• TASK SET:
**a)** For each statement below about the Number Steps problem statement, say yes or no on whether it agrees with the text, and quote the words that decide it. (i) Input coordinates lie between 0 and 10000. (ii) The number 2 is written at point (1,1). (iii) The first line of input gives the number of test cases.
**b)** According to the Number Steps problem statement, what should the program print for a point that has no number written at it?
**c)** Carry on the Number Steps problem statement from the point where it stops.

• EXTRACTED TEXT:
-------
SPOJ 1112. Number Steps
1112. Number Steps
Starting from point (0,0) on a plane, we have written all non-negative integers 0, 1, 2,... as shown in the figure. For example, 1, 2, and 3 has been written at points (1,1), (2,0), and (3, 1) respectively and this pattern has continued.
You are to write a program that reads the coordinates of a point (x, y), and writes the number (if any) that has been written at that point. (x, y) coordinates in the input are in the range 0...10000.
Input
The first line of the input is N, the number of test cases for this problem. In each of the N following lines, there is x, and y representing the coordinates (x, y) of a point.
Output
For each point in the input, write the number written at that point or write No Number if there is none.
-------
• STORED DATA:
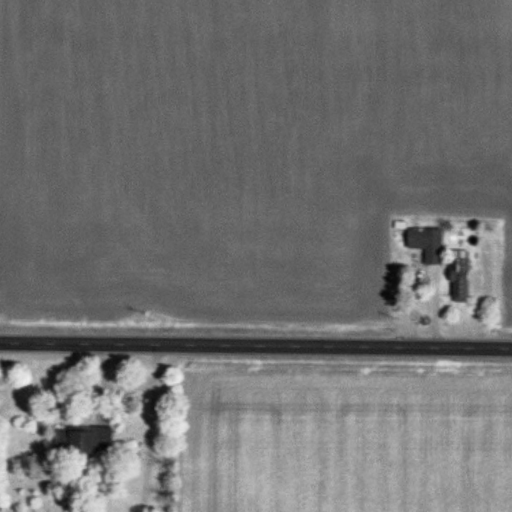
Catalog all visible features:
building: (428, 244)
building: (462, 281)
road: (256, 340)
road: (149, 426)
building: (84, 441)
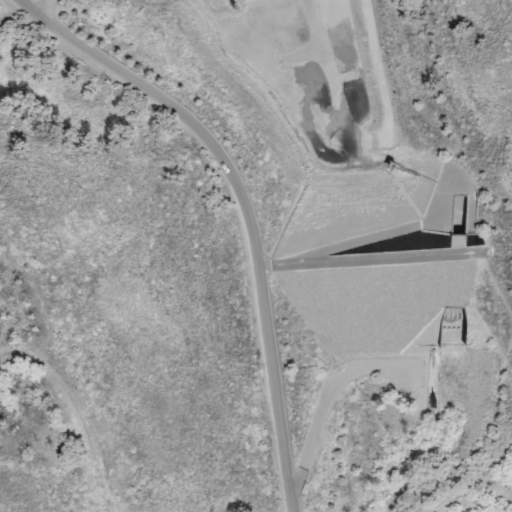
-------
• ANSWERS IN ORDER:
**a)**
(i) Yes: "(x, y) coordinates in the input are in the range 0...10000."
(ii) No: "1, 2, and 3 has been written at points (1,1), (2,0), and (3, 1) respectively"
(iii) Yes: "The first line of the input is N, the number of test cases for this problem."

**b)** It should print No Number.

**c)**
Example
Input: 3 4 2 6 6 3 4 Output: 6 12 No Number
我的代码:
; spoj 1112
section .data
noans : db 'No Number', 0x0a
noansL : equ $ - noans
section .text
global _start
_start :
push ebp
mov ebp, esp
sub esp, 12
mov eax, ebp
sub eax, 4
push eax
call inInt
L5 :
mov eax, [ebp-4]
test eax, eax
jz L6_A
dec eax
mov [ebp-4], eax
mov eax, ebp
sub eax, 8
push eax
call inInt
mov ebx, [ebp-8]
mov eax, ebp
sub eax, 12
push eax
call inInt
mov ecx, [ebp-12]
cmp ebx, 0
je X0
cmp ebx, 1
je X1
cmp ebx, ecx
je XY_A
add ecx, 2
cmp ebx, ecx
je XY2
;jmp NO
NO :
mov eax, 4
mov ebx, 1
mov ecx, noans
mov edx, noansL
int 0x80
jmp L5
L6_A :
jmp L6_B
X0 :
cmp ecx, 0
jne NO
;jmp X0Y0
X0Y0 :
push dword 0
call outInt
call outLn
jmp L5
XY_A :
jmp XY
X1 :
cmp ecx, 1
jne NO
;jmp X1Y1
X1Y1 :
push dword 1
call outInt
call outLn
jmp L5
L6_B :
jmp L6
XY2 :
mov eax, ebx
and eax, 0x1
jnz XoYo2
;jmp XeYe2
XeYe2 :
shl ebx, 1
sub ebx, 2
push ebx
call outInt
call outLn
jmp L5
XoYo2 :
shl ebx, 1
sub ebx, 3
push ebx
call outInt
call outLn
jmp L5
XY :
mov eax, ebx
and eax, 0x1
jnz XoYo
;jmp XeYe
XeYe :
shl ebx, 1
push ebx
call outInt
call outLn
jmp L5
XoYo :
shl ebx, 1
dec ebx
push ebx
call outInt
call outLn
jmp L5
L6 :
push 0
call exit
mov esp, ebp
pop ebp
ret
; func void exit( int )
exit :
mov eax, 1
mov ebx, [esp+4]
int 0x80
ret 4
; func void inInt( uint * )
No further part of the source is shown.